§ DIRECTIVE:
Gather every line of the entries below that contains the word "Mastery", and copy each one in full.

§ DATASET:
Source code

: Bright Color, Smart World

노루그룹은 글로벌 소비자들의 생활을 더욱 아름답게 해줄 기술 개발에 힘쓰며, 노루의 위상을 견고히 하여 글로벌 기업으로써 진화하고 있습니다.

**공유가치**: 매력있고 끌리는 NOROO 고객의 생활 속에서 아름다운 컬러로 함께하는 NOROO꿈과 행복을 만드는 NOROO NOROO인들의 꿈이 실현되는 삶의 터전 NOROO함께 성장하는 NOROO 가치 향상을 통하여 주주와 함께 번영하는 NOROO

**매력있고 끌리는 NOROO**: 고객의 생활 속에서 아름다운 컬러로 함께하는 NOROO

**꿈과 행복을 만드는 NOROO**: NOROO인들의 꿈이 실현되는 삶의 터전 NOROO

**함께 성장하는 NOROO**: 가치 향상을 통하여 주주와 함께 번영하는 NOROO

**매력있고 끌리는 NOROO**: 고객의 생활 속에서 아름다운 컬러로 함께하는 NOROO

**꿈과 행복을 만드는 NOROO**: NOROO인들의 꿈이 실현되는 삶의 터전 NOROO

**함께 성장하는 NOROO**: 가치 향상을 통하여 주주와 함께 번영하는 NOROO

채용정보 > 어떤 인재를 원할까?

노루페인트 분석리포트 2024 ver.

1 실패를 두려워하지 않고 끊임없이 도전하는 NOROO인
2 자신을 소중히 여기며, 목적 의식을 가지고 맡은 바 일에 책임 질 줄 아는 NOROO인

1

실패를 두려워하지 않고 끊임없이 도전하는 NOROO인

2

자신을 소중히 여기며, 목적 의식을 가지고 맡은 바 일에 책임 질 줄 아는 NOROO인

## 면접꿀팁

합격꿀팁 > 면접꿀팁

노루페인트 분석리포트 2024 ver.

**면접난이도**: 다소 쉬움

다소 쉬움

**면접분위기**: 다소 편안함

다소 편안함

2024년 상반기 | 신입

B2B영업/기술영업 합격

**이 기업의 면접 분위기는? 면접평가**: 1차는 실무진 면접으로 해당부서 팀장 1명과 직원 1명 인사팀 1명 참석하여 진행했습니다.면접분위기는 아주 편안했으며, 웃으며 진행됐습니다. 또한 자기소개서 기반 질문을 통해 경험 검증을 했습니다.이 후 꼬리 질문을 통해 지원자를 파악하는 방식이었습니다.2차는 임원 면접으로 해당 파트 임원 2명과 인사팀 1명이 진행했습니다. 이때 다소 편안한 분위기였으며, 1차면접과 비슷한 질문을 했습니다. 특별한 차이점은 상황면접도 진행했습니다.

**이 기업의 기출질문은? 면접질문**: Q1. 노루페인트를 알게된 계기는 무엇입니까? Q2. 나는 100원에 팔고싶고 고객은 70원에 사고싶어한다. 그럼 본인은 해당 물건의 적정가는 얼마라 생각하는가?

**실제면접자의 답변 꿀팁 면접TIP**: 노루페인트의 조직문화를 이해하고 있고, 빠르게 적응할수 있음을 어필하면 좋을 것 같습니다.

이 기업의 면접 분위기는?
---
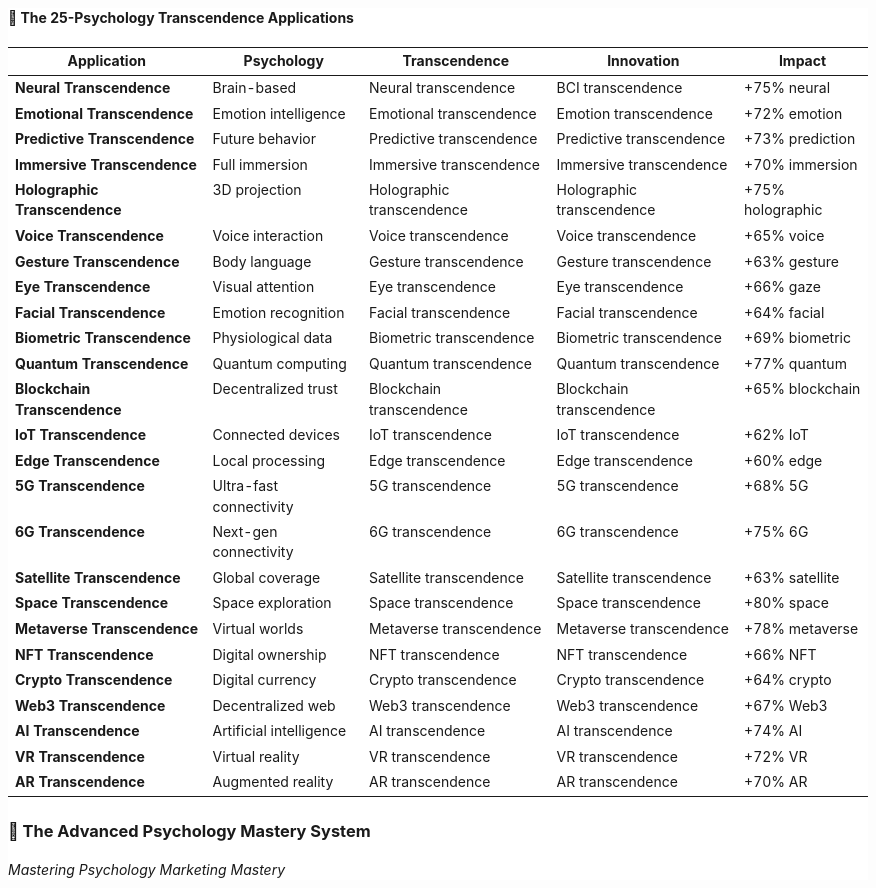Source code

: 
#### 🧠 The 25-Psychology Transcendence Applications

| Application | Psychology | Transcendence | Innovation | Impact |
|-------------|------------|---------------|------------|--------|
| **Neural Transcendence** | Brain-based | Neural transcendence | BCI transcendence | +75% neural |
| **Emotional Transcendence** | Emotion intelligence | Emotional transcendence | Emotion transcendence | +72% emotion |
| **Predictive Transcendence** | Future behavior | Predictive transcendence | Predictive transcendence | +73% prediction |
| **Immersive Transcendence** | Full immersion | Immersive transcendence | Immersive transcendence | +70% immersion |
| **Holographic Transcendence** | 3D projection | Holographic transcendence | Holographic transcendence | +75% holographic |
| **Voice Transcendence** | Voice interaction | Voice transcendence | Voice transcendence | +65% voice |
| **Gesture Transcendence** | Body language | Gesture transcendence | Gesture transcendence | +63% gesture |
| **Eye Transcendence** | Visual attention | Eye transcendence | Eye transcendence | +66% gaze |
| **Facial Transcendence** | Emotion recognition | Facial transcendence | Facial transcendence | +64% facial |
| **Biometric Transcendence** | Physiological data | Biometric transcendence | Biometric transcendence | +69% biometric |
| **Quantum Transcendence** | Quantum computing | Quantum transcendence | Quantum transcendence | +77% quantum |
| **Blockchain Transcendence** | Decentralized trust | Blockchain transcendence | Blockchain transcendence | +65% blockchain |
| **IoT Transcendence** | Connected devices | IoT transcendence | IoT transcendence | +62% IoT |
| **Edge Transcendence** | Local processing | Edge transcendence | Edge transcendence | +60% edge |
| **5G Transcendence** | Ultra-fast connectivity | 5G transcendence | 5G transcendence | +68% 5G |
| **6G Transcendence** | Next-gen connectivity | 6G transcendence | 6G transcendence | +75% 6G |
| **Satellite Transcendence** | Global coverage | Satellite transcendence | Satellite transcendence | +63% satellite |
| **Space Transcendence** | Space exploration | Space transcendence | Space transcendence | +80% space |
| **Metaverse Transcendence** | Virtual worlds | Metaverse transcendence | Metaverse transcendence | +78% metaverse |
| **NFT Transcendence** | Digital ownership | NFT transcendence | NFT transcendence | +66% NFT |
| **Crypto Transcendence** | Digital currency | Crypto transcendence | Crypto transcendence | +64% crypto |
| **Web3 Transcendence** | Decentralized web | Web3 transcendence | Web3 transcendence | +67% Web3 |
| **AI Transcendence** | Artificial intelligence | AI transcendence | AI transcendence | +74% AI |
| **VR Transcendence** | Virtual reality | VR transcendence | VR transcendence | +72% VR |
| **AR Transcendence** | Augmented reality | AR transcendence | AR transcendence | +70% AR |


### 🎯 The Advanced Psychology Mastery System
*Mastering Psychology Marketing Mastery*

§ THE ANSWER:
### 🎯 The Advanced Psychology Mastery System
*Mastering Psychology Marketing Mastery*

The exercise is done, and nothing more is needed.